Innovation in healthcare: A hacker’s dream and CISO’s nightmare?

It’s hard not to be excited about artificial intelligence and machine learning in pure technology terms, but applying these innovations to the healthcare sector has the potential to do truly great things for humanity. Just imagine if these technologies could help us to diagnose and treat some of the world’s most pressing health crises.

Ground-breaking work in the field of healthcare AI is already being undertaken.
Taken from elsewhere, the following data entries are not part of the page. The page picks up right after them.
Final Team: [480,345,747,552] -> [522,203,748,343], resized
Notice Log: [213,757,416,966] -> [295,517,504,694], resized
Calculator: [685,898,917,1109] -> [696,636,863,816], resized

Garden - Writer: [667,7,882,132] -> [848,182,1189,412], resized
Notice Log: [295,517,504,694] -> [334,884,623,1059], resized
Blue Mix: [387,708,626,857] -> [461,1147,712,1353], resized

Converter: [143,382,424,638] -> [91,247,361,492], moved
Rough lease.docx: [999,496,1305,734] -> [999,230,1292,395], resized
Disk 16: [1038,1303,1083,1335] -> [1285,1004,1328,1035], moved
For example, researchers at Stanford University last year announced that they had successfully trained a deep learning algorithm to identify skin cancer with an accuracy that matches leading dermatologists.
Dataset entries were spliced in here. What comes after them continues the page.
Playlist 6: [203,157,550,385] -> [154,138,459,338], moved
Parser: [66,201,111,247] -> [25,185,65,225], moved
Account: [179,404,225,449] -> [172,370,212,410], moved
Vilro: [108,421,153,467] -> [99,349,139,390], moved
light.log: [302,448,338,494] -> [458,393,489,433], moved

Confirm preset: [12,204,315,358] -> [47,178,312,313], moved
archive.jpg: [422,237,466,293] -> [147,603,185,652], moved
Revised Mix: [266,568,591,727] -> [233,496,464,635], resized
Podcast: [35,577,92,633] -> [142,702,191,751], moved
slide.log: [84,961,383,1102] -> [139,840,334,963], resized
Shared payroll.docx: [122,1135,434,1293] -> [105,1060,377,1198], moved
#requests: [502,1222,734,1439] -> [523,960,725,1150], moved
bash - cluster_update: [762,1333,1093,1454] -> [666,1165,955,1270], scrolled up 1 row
What’s more, these innovations have a role to play from early disease detection and diagnosis right through to improving the patient experience itself. The health budgets of even some of the world’s most developed nations are stretched, so AI and deep learning technologies have the potential to help lead us towards the holy grail of universal access to quality care.

In this sense, we stand to see benefits not just to individual patient health, but also to healthcare systems themselves through cost savings and more efficient and secure storage of data. For both of these reasons, there have been calls from prominent industry figures for greater investment and application of AI in healthcare over the coming years. A recent review by surgeon and former health minister Lord Darzi called for the “full automation” of health and social services, claiming it would give staff more “time to care” for patients and could save the NHS almost £13bn a year – a tenth of its budget.
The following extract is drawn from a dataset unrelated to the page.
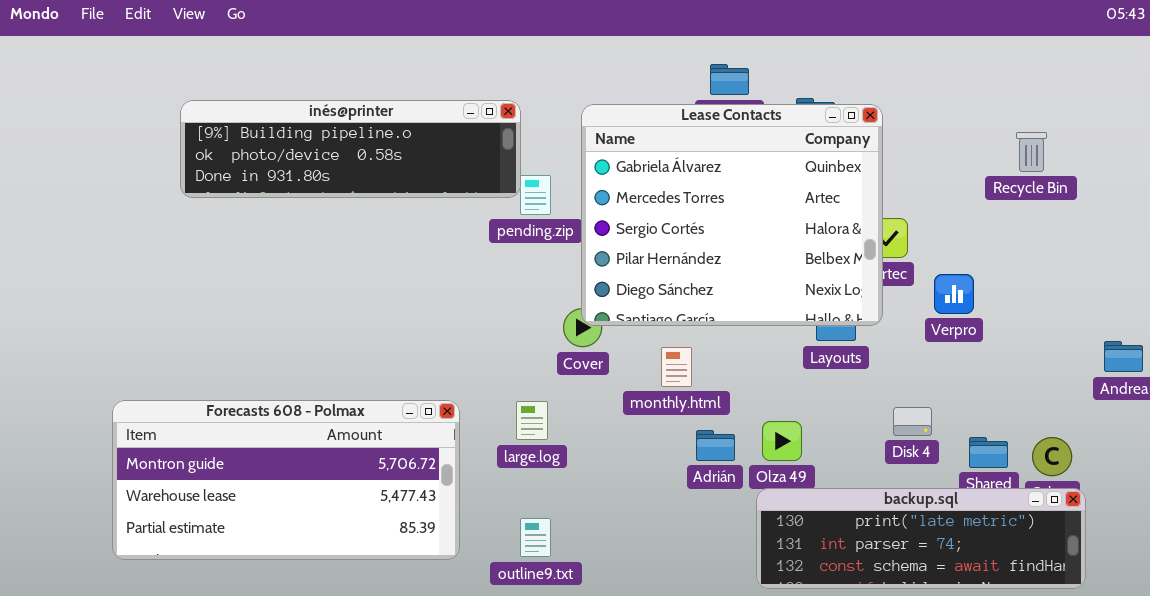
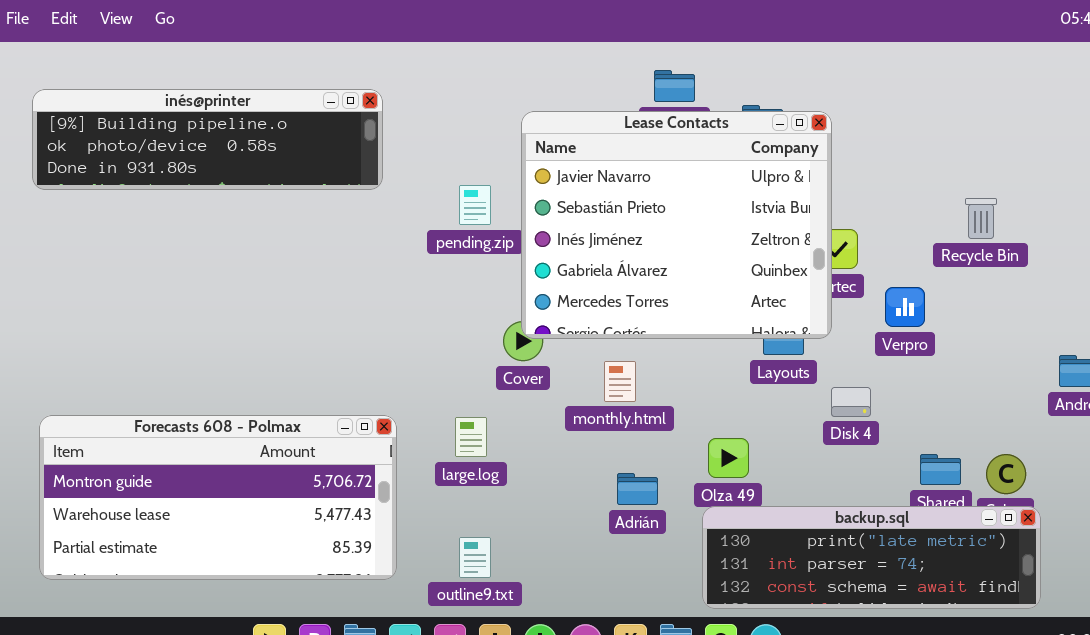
inés@printer: [180,100,521,198] -> [32,89,383,190], moved
Lease Contacts: [581,104,883,326] -> [521,111,832,339], scrolled up 3 rows
Recycle Bin: [1016,132,1047,172] -> [965,198,997,239], moved
Disk 4: [893,407,932,436] -> [831,387,871,417], moved
Adrián: [696,430,735,461] -> [617,473,658,505], moved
The healthcare industry is also facing a skills shortage, with the system in the US facing a shortfall of 120,000 physicians by 2030. While AI technology will not directly fill this gap – robot GPs are still some way off – the idea is that by automating certain admin-based processes (like prescription requests), doctors’ time while be freed up for more vital tasks that will have a direct impact on patient wellbeing.

However, ground-breaking technology inevitably comes with associated risks, and it is particularly important in the current climate to weigh up the benefits of innovation with the potential cyber threats. Medical data is a valuable commodity for cyber criminals and healthcare has seen the largest increase in cyber attacks of any industry over the last year, with the number of cyber threats targeting this sector every second doubling.

Healthcare organisations have even emerged as viable and attractive targets for state-sponsored cybercrime groups such as Hidden Cobra. This trend is particularly worrying given the complex and elusive tactics employed by these gangs.

Luckily, there are steps that healthcare organisations can take to mitigate these threats. While there is justifiably excitement about the potential for next-generation technology to transform services, on a wider scale this must also be accompanied by a strong security posture that is embraced at all levels of the organisation. Similarly, any rollout of AI technology must include an increased focus on bringing in cyber security talent externally, but also on promoting awareness and educating the existing workforce. After all, the insider threat – whether deliberate or not – is the most dangerous risk to any organisation’s cyber security.

It is also crucial that security is built in from the outset with robust processes. This should incorporate the ability to detect threats as soon as they arise and, once targeted, correct systems quickly to minimise disruption to patients and the workforce.

While the key currency is money in what we would traditionally consider the conventional economy, in the “second economy,” it’s trust – and trust is the prime casualty of cyber conflict. Trust is particularly important when dealing with people’s most sensitive information – or data that really does mean life or death to a patient. Damage to patient trust and brand reputation can be profound, long-lasting and difficult to reverse.

Protecting the “second economy” requires organisations to evolve both their technology and organisational culture, while the best defence means a more cohesive, platform-oriented technology solution.

Healthcare organisations must first and foremost recognise the value of the data they protect, and therefore its appeal to cyber criminals. It is important to emphasise that security concerns should not be a reason to avoid or stymie innovation and improvement, but any step to implement new technologies must consider security from the outset to keep data secure and maintain patient trust.